Stored data:
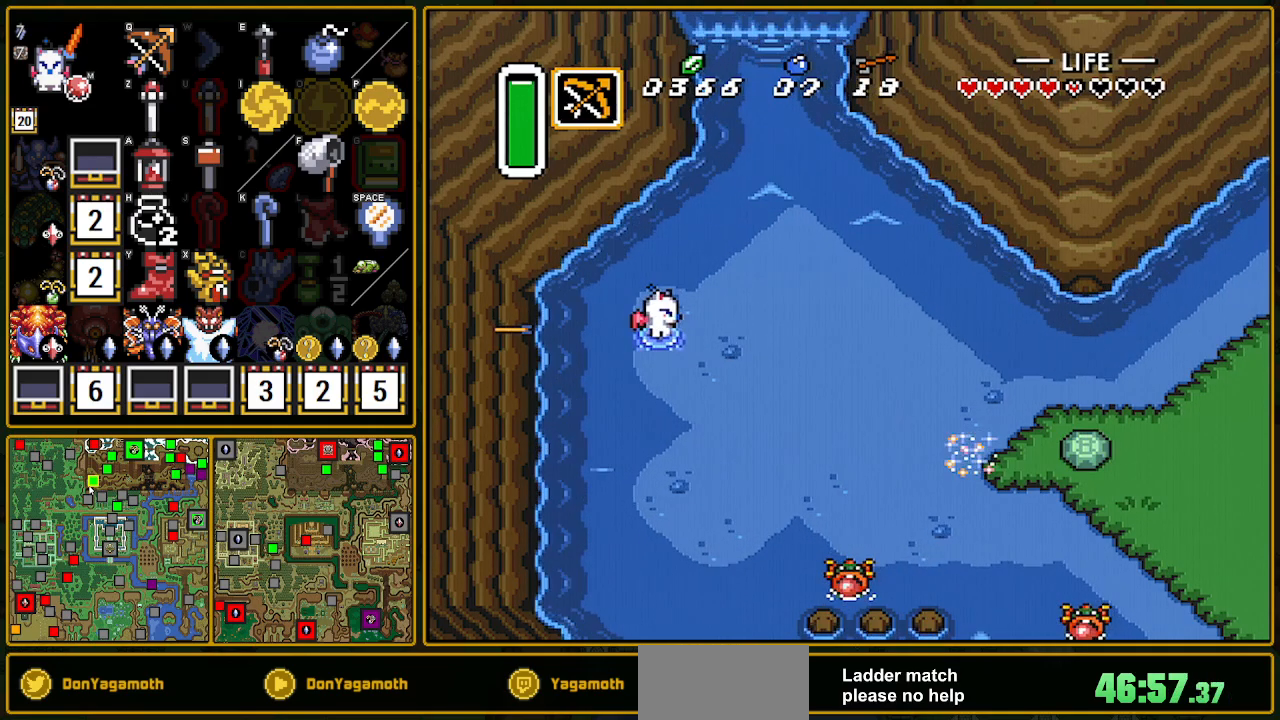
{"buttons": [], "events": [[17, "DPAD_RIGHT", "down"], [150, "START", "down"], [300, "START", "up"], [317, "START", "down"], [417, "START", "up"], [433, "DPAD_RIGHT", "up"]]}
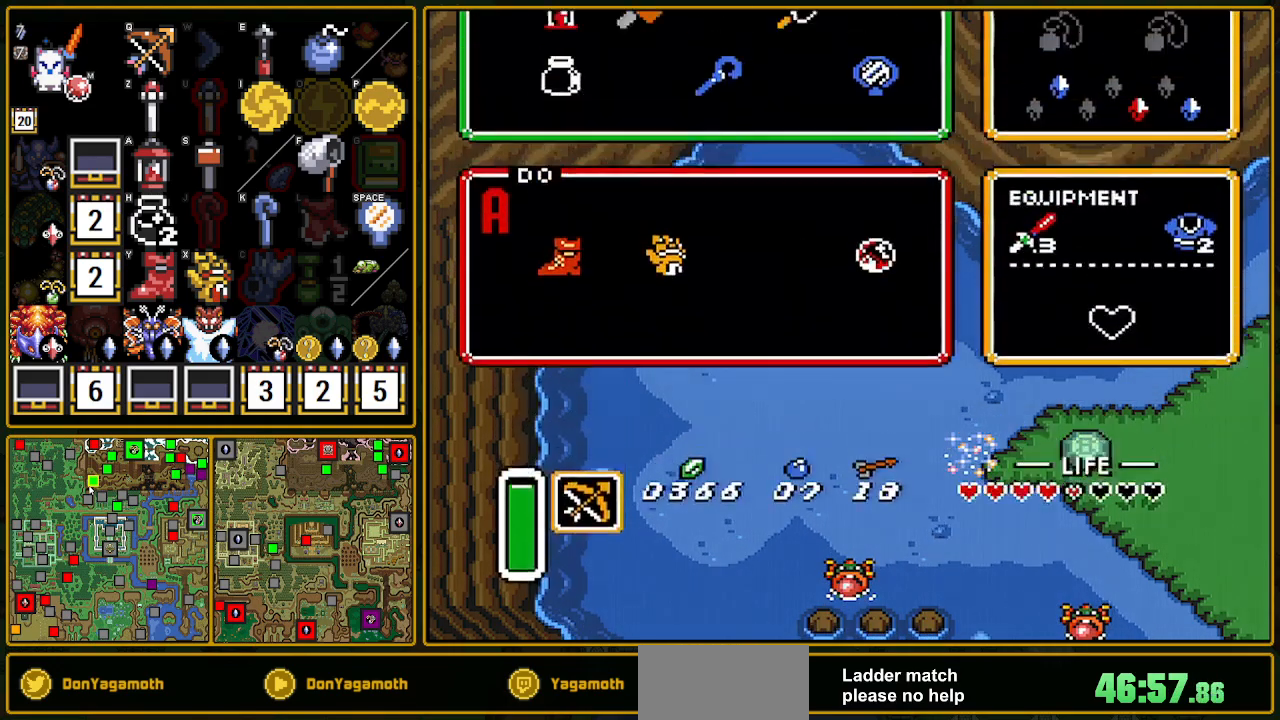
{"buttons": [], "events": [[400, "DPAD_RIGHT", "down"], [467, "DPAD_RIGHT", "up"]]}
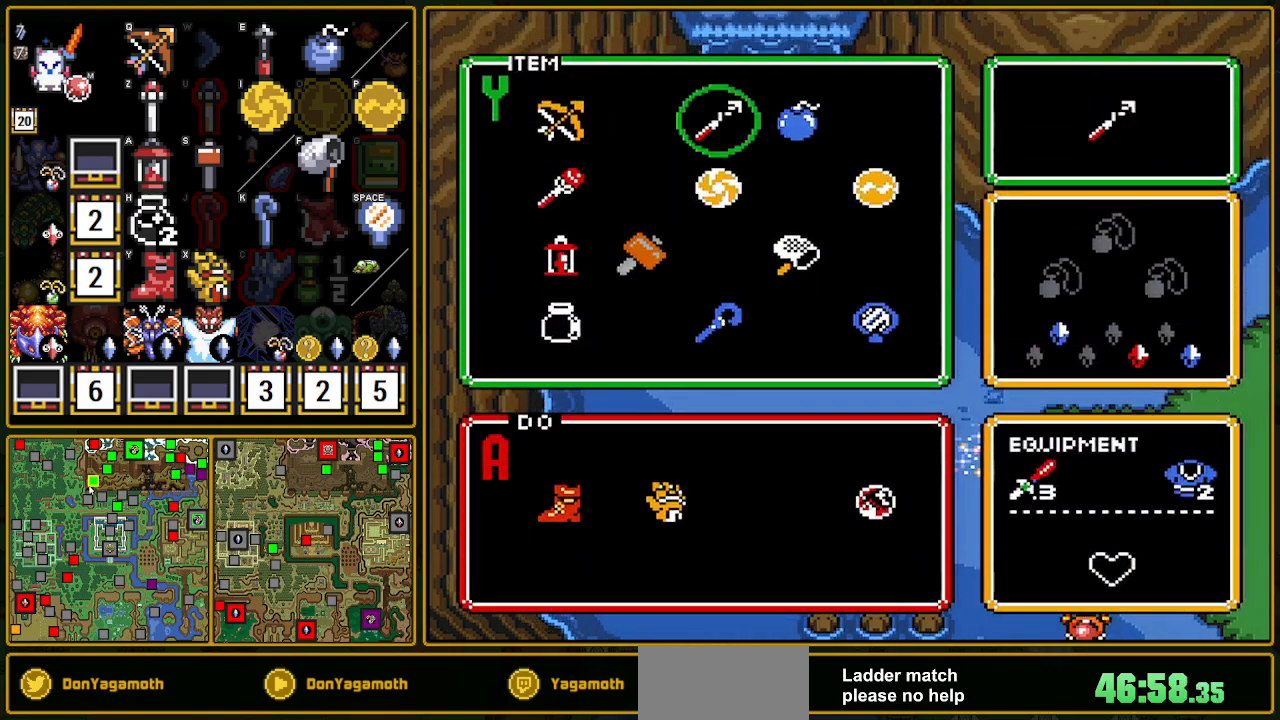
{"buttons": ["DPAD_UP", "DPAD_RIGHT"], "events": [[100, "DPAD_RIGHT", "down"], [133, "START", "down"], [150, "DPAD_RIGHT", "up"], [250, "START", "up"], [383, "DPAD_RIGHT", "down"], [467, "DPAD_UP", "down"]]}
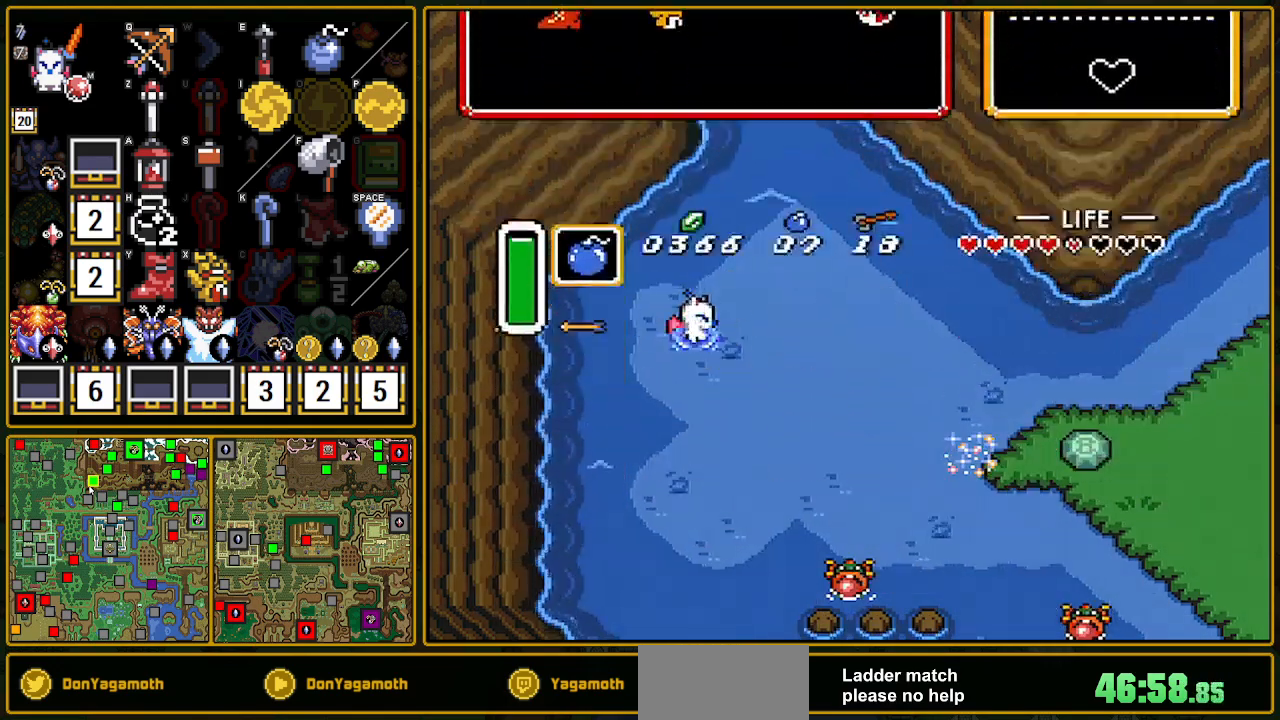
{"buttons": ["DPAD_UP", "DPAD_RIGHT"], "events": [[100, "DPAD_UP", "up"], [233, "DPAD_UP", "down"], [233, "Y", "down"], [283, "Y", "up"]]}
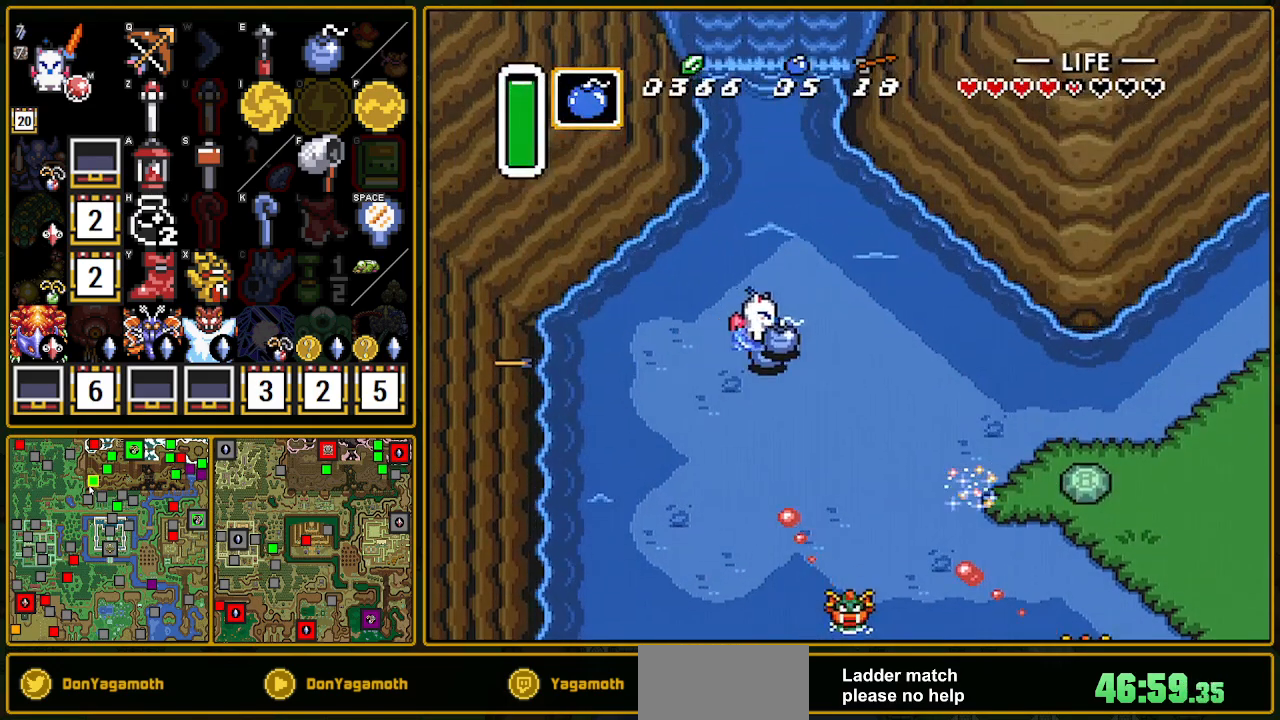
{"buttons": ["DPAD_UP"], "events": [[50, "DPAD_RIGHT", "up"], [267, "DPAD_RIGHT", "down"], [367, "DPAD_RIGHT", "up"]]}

About this exercise: Please output all of the entries above exactly, but without any picture.

Written solution:
{"buttons": [], "events": [[17, "DPAD_RIGHT", "down"], [150, "START", "down"], [300, "START", "up"], [317, "START", "down"], [417, "START", "up"], [433, "DPAD_RIGHT", "up"]]}
{"buttons": [], "events": [[400, "DPAD_RIGHT", "down"], [467, "DPAD_RIGHT", "up"]]}
{"buttons": ["DPAD_UP", "DPAD_RIGHT"], "events": [[100, "DPAD_RIGHT", "down"], [133, "START", "down"], [150, "DPAD_RIGHT", "up"], [250, "START", "up"], [383, "DPAD_RIGHT", "down"], [467, "DPAD_UP", "down"]]}
{"buttons": ["DPAD_UP", "DPAD_RIGHT"], "events": [[100, "DPAD_UP", "up"], [233, "DPAD_UP", "down"], [233, "Y", "down"], [283, "Y", "up"]]}
{"buttons": ["DPAD_UP"], "events": [[50, "DPAD_RIGHT", "up"], [267, "DPAD_RIGHT", "down"], [367, "DPAD_RIGHT", "up"]]}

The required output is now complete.